◆ What is expected
Output each entry that follows exactly. Images stay out.

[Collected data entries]
---*---

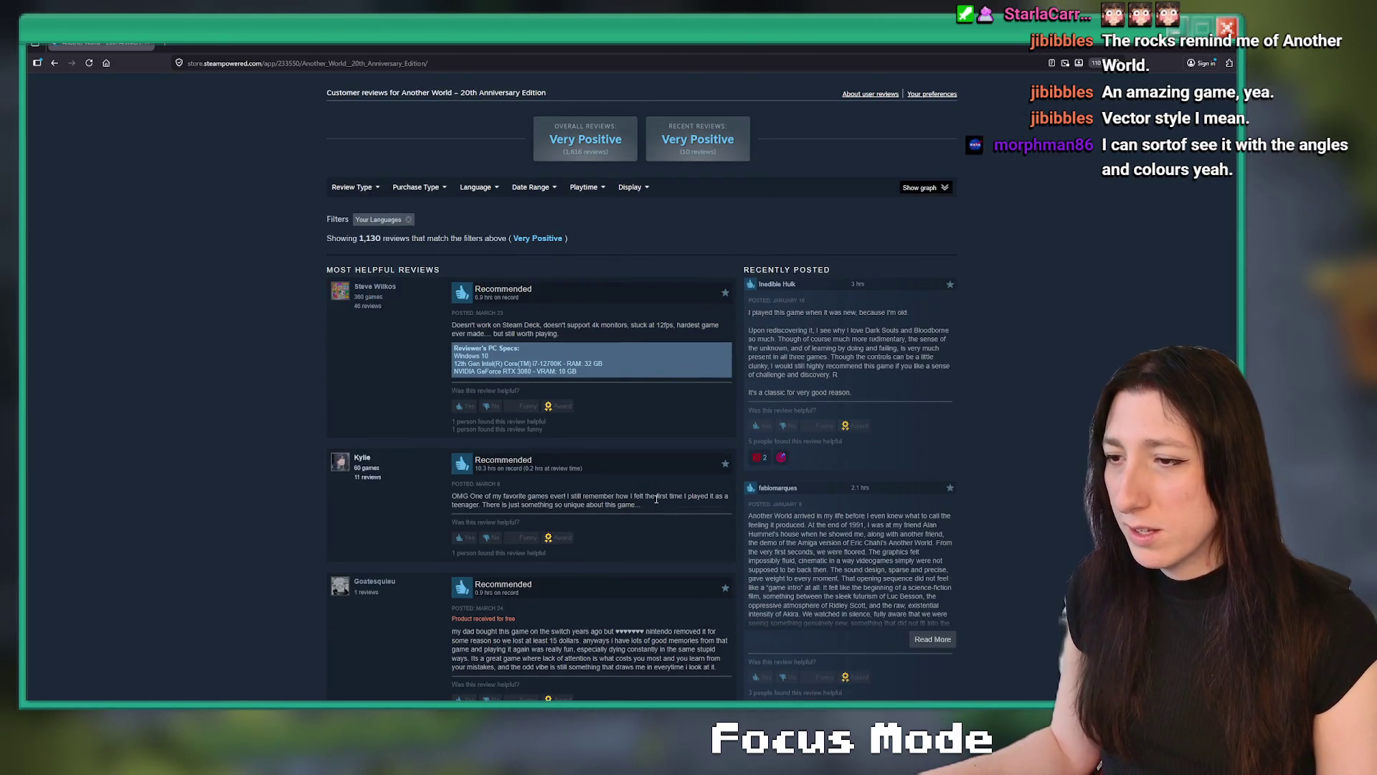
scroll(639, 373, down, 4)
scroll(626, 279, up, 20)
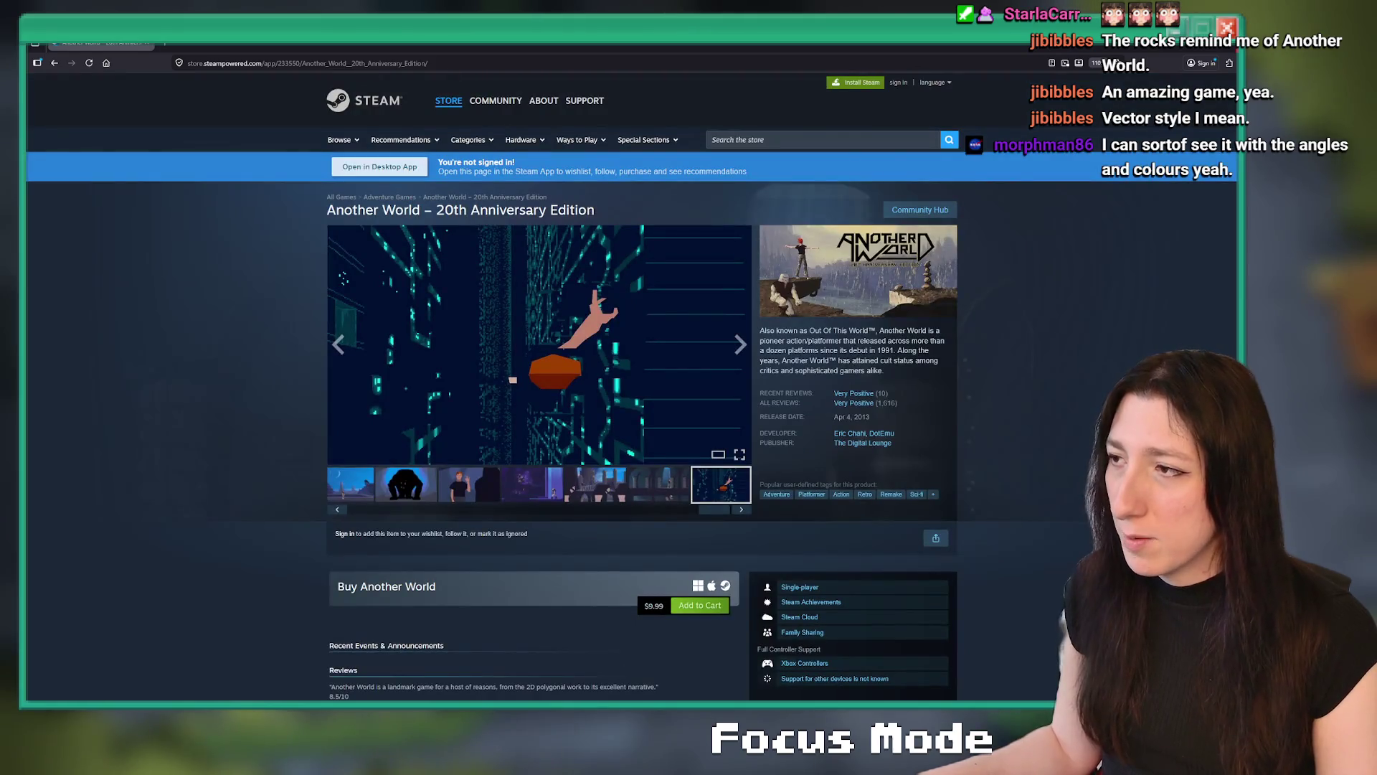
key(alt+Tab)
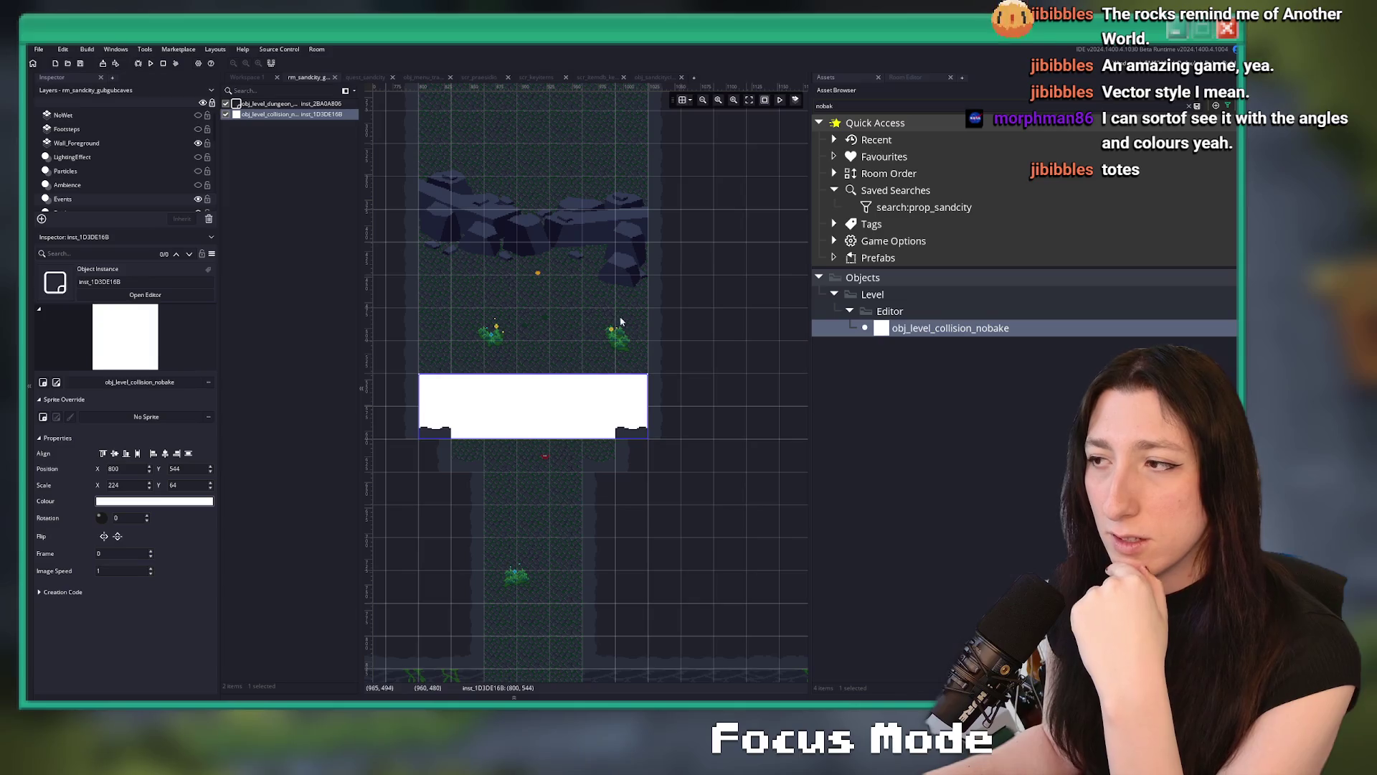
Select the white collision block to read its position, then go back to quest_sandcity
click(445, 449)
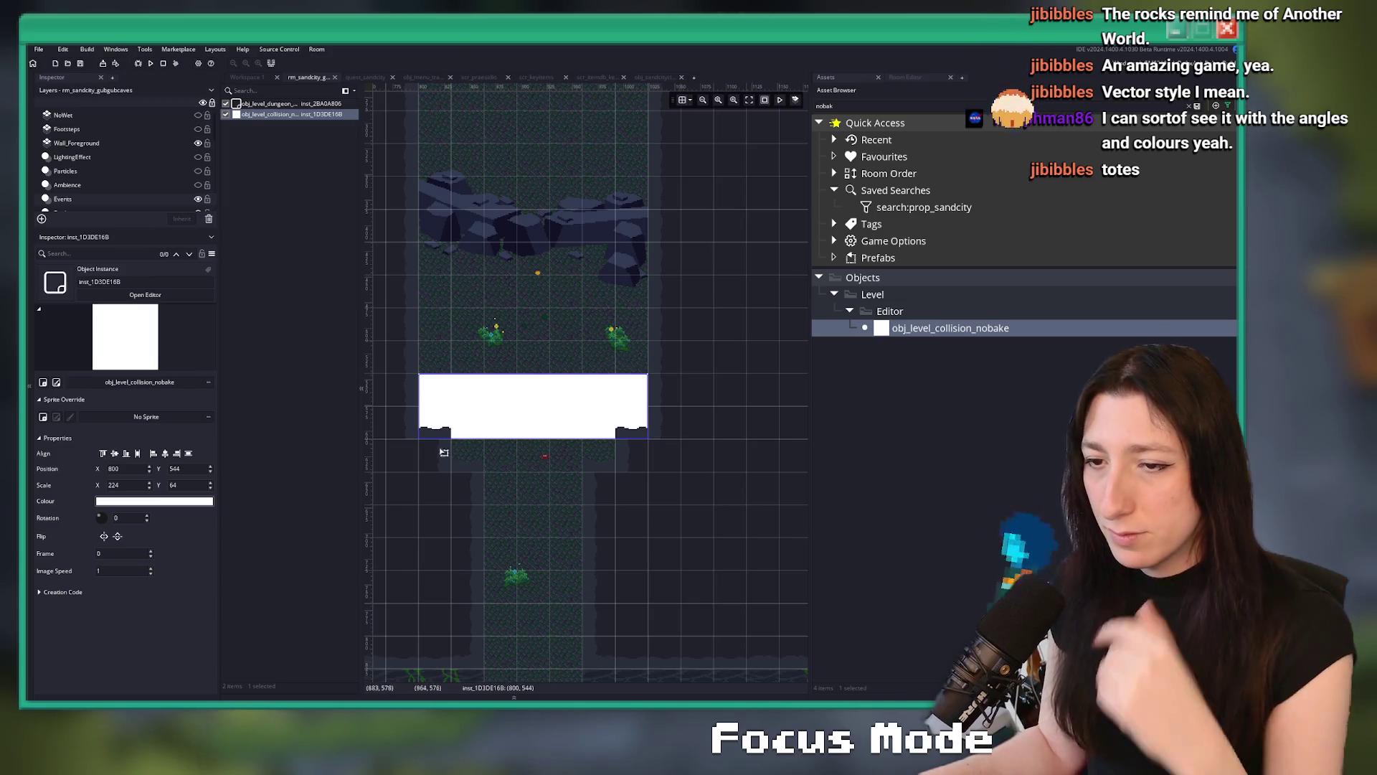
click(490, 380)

---*---

◆ Result
scroll(639, 373, down, 4)
scroll(626, 279, up, 20)
key(alt+Tab)
Select the white collision block to read its position, then go back to quest_sandcity
click(445, 449)
click(490, 380)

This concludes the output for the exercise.